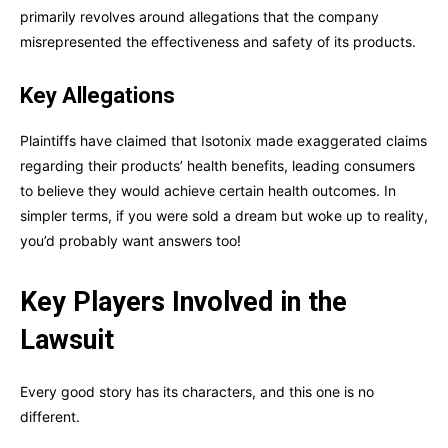
primarily revolves around allegations that the company
misrepresented the effectiveness and safety of its products.
Key Allegations
Plaintiffs have claimed that Isotonix made exaggerated claims
regarding their products’ health benefits, leading consumers
to believe they would achieve certain health outcomes. In
simpler terms, if you were sold a dream but woke up to reality,
you’d probably want answers too!
Key Players Involved in the
Lawsuit
Every good story has its characters, and this one is no
different.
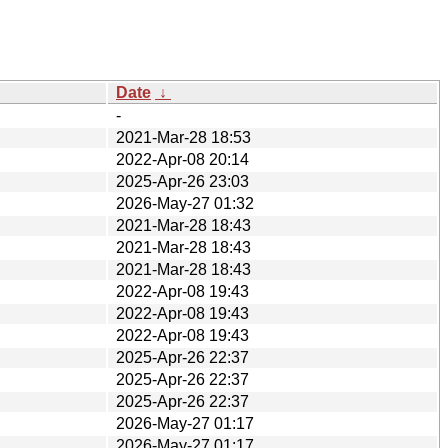
Date
↓
-
2021-Mar-28 18:53
2022-Apr-08 20:14
2025-Apr-26 23:03
2026-May-27 01:32
2021-Mar-28 18:43
2021-Mar-28 18:43
2021-Mar-28 18:43
2022-Apr-08 19:43
2022-Apr-08 19:43
2022-Apr-08 19:43
2025-Apr-26 22:37
2025-Apr-26 22:37
2025-Apr-26 22:37
2026-May-27 01:17
2026-May-27 01:17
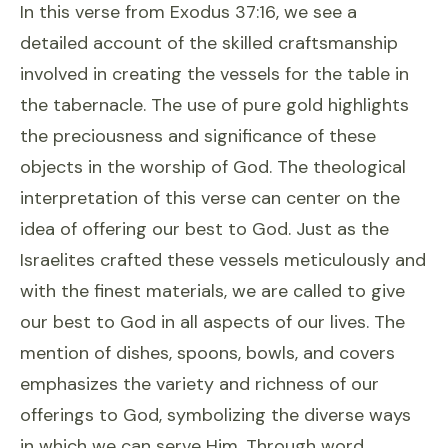
In this verse from Exodus 37:16, we see a
detailed account of the skilled craftsmanship
involved in creating the vessels for the table in
the tabernacle. The use of pure gold highlights
the preciousness and significance of these
objects in the worship of God. The theological
interpretation of this verse can center on the
idea of offering our best to God. Just as the
Israelites crafted these vessels meticulously and
with the finest materials, we are called to give
our best to God in all aspects of our lives. The
mention of dishes, spoons, bowls, and covers
emphasizes the variety and richness of our
offerings to God, symbolizing the diverse ways
in which we can serve Him. Through word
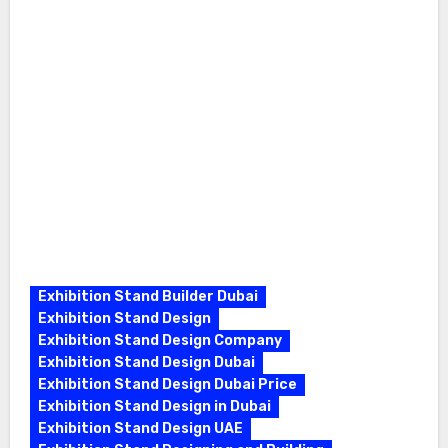
Exhibition Stand Builder Dubai
Exhibition Stand Design
Exhibition Stand Design Company
Exhibition Stand Design Dubai
Exhibition Stand Design Dubai Price
Exhibition Stand Design in Dubai
Exhibition Stand Design UAE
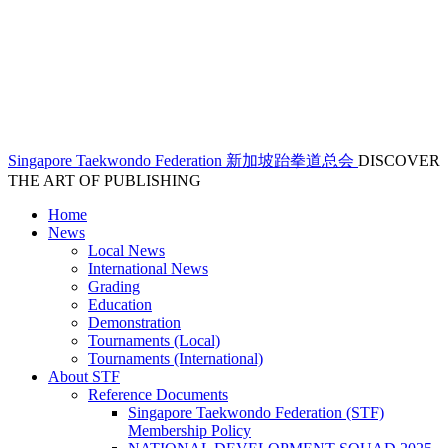
Singapore Taekwondo Federation 新加坡跆拳道总会
DISCOVER
THE ART OF PUBLISHING
Home
News
Local News
International News
Grading
Education
Demonstration
Tournaments (Local)
Tournaments (International)
About STF
Reference Documents
Singapore Taekwondo Federation (STF)
Membership Policy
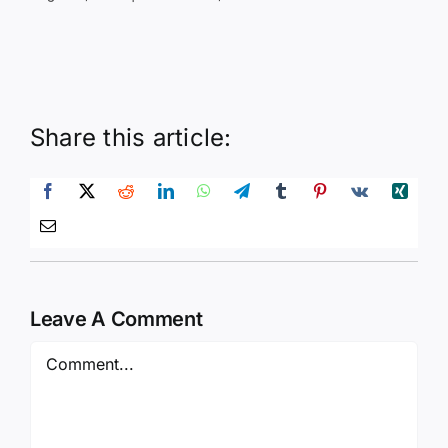
Share this article:
Leave A Comment
Comment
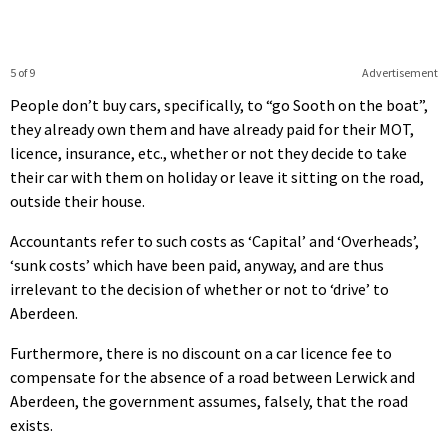
5 of 9
Advertisement
People don’t buy cars, specifically, to “go Sooth on the boat”,
they already own them and have already paid for their MOT,
licence, insurance, etc., whether or not they decide to take
their car with them on holiday or leave it sitting on the road,
outside their house.
Accountants refer to such costs as ‘Capital’ and ‘Overheads’,
‘sunk costs’ which have been paid, anyway, and are thus
irrelevant to the decision of whether or not to ‘drive’ to
Aberdeen.
Furthermore, there is no discount on a car licence fee to
compensate for the absence of a road between Lerwick and
Aberdeen, the government assumes, falsely, that the road
exists.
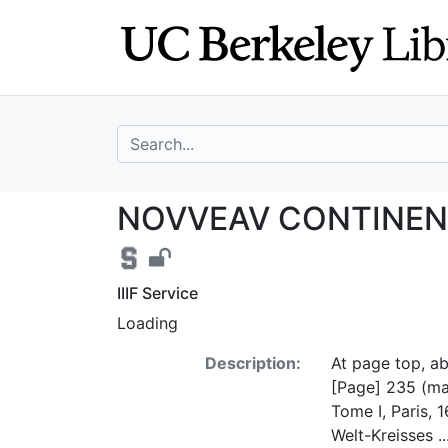
Skip
Skip to
to
main
search
content
search for
NOVVEAV CONTINE
NOVVEAV CONTINENT A
IIIF Service
Loading
Description:
At page top, a
[Page] 235 (map 
Tome I, Paris, 
Welt-Kreisses .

··········

Your answer must be the records exactly as they stand, with no pictures in it.

Answer section
primarily revolves around allegations that the company
misrepresented the effectiveness and safety of its products.
Key Allegations
Plaintiffs have claimed that Isotonix made exaggerated claims
regarding their products’ health benefits, leading consumers
to believe they would achieve certain health outcomes. In
simpler terms, if you were sold a dream but woke up to reality,
you’d probably want answers too!
Key Players Involved in the
Lawsuit
Every good story has its characters, and this one is no
different.
Date
↓
-
2021-Mar-28 18:53
2022-Apr-08 20:14
2025-Apr-26 23:03
2026-May-27 01:32
2021-Mar-28 18:43
2021-Mar-28 18:43
2021-Mar-28 18:43
2022-Apr-08 19:43
2022-Apr-08 19:43
2022-Apr-08 19:43
2025-Apr-26 22:37
2025-Apr-26 22:37
2025-Apr-26 22:37
2026-May-27 01:17
2026-May-27 01:17
In this verse from Exodus 37:16, we see a
detailed account of the skilled craftsmanship
involved in creating the vessels for the table in
the tabernacle. The use of pure gold highlights
the preciousness and significance of these
objects in the worship of God. The theological
interpretation of this verse can center on the
idea of offering our best to God. Just as the
Israelites crafted these vessels meticulously and
with the finest materials, we are called to give
our best to God in all aspects of our lives. The
mention of dishes, spoons, bowls, and covers
emphasizes the variety and richness of our
offerings to God, symbolizing the diverse ways
in which we can serve Him. Through word
Exhibition Stand Builder Dubai
Exhibition Stand Design
Exhibition Stand Design Company
Exhibition Stand Design Dubai
Exhibition Stand Design Dubai Price
Exhibition Stand Design in Dubai
Exhibition Stand Design UAE
Singapore Taekwondo Federation 新加坡跆拳道总会
DISCOVER
THE ART OF PUBLISHING
Home
News
Local News
International News
Grading
Education
Demonstration
Tournaments (Local)
Tournaments (International)
About STF
Reference Documents
Singapore Taekwondo Federation (STF)
Membership Policy
Share this article:
Leave A Comment
Comment
5 of 9
Advertisement
People don’t buy cars, specifically, to “go Sooth on the boat”,
they already own them and have already paid for their MOT,
licence, insurance, etc., whether or not they decide to take
their car with them on holiday or leave it sitting on the road,
outside their house.
Accountants refer to such costs as ‘Capital’ and ‘Overheads’,
‘sunk costs’ which have been paid, anyway, and are thus
irrelevant to the decision of whether or not to ‘drive’ to
Aberdeen.
Furthermore, there is no discount on a car licence fee to
compensate for the absence of a road between Lerwick and
Aberdeen, the government assumes, falsely, that the road
exists.
Skip
Skip to
to
main
search
content
search for
NOVVEAV CONTINE
NOVVEAV CONTINENT A
IIIF Service
Loading
Description:
At page top, a
[Page] 235 (map 
Tome I, Paris, 
Welt-Kreisses .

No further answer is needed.